Asama様のおっしゃるようにクローゼットは湿気がこもるものという先入観がありました。湿気がこもるのは従来型の個室ごとの暖房によるものだったのですね。
確認ですが、クローゼットの内部は従来、下記の状況だったと考えてよろしいでしょうか?
①暖房された居室内の高温の空気が加湿器や生活による水蒸気の発生で、空気の絶対湿度が増加
②暖房区域外のクローゼットに①の空気が侵入。空気の温度が低下して、相対湿度が増加し、『湿気がこもる』状態になる
確かに、人がいないクローゼット内で絶対湿度の増加は考えられないはずですし、空気の正常化も必要ありませんね。
高レベルの高気密高断熱住宅で全館暖房の前提であれば、クローゼット内の温度を居室内と同じにして全館で適切な湿度を保てばクローゼット内の高湿化は換気なしでも十分担保できそうだと理解できました。クローゼット内の温度上昇のためにルーバー付きの引き戸を採用しようと思います。ありがとうございます。

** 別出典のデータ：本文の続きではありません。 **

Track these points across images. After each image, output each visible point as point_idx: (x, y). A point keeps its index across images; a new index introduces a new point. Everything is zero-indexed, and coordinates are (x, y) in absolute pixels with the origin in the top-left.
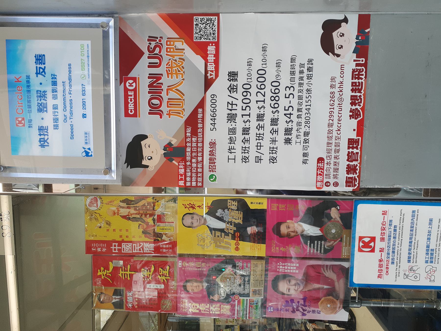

なんというか、従来の住宅の常識にまだ縛られていたようでお恥ずかしいです。。。
しかし、となると、クローゼット内の窓は注意が必要ですね。
クローゼット内で居室外だからと窓性能を落としたり、逆に断熱性を重視してハニカムシェードなどで窓周辺の空気の動きを止めると結露を誘発して、上がらないはずのクローゼット内の絶対湿度を上げてしまうことになりそうです。素直に窓を無くすか、断熱性能の高い窓を使って、通常のカーテンを使うのがよさそうですね。
すべてさくさんのおっしゃるとおりです。
Asama様ありがとうございます。
これでモヤモヤが晴れました!
浅間先生
ありがとうございます!
霧が少し晴れたような気がします。
浅間先生
質問です。
ロスナイダクトレス換気に、局所換気併用(トイレ、浴室)では、排気形レンジフード同様に局所換気に対して吸気口を設ける必要があるのでしょうか。
それとも局所換気排出分は、ロスナイダクトレス吸気側から排出した分だけ多く吸気され、補えるのでしょうか。
よろしくお願いいたします。
お考えの通り、ロスナイの給気が一時的に増える事で専用の給気口設ける必要はありません。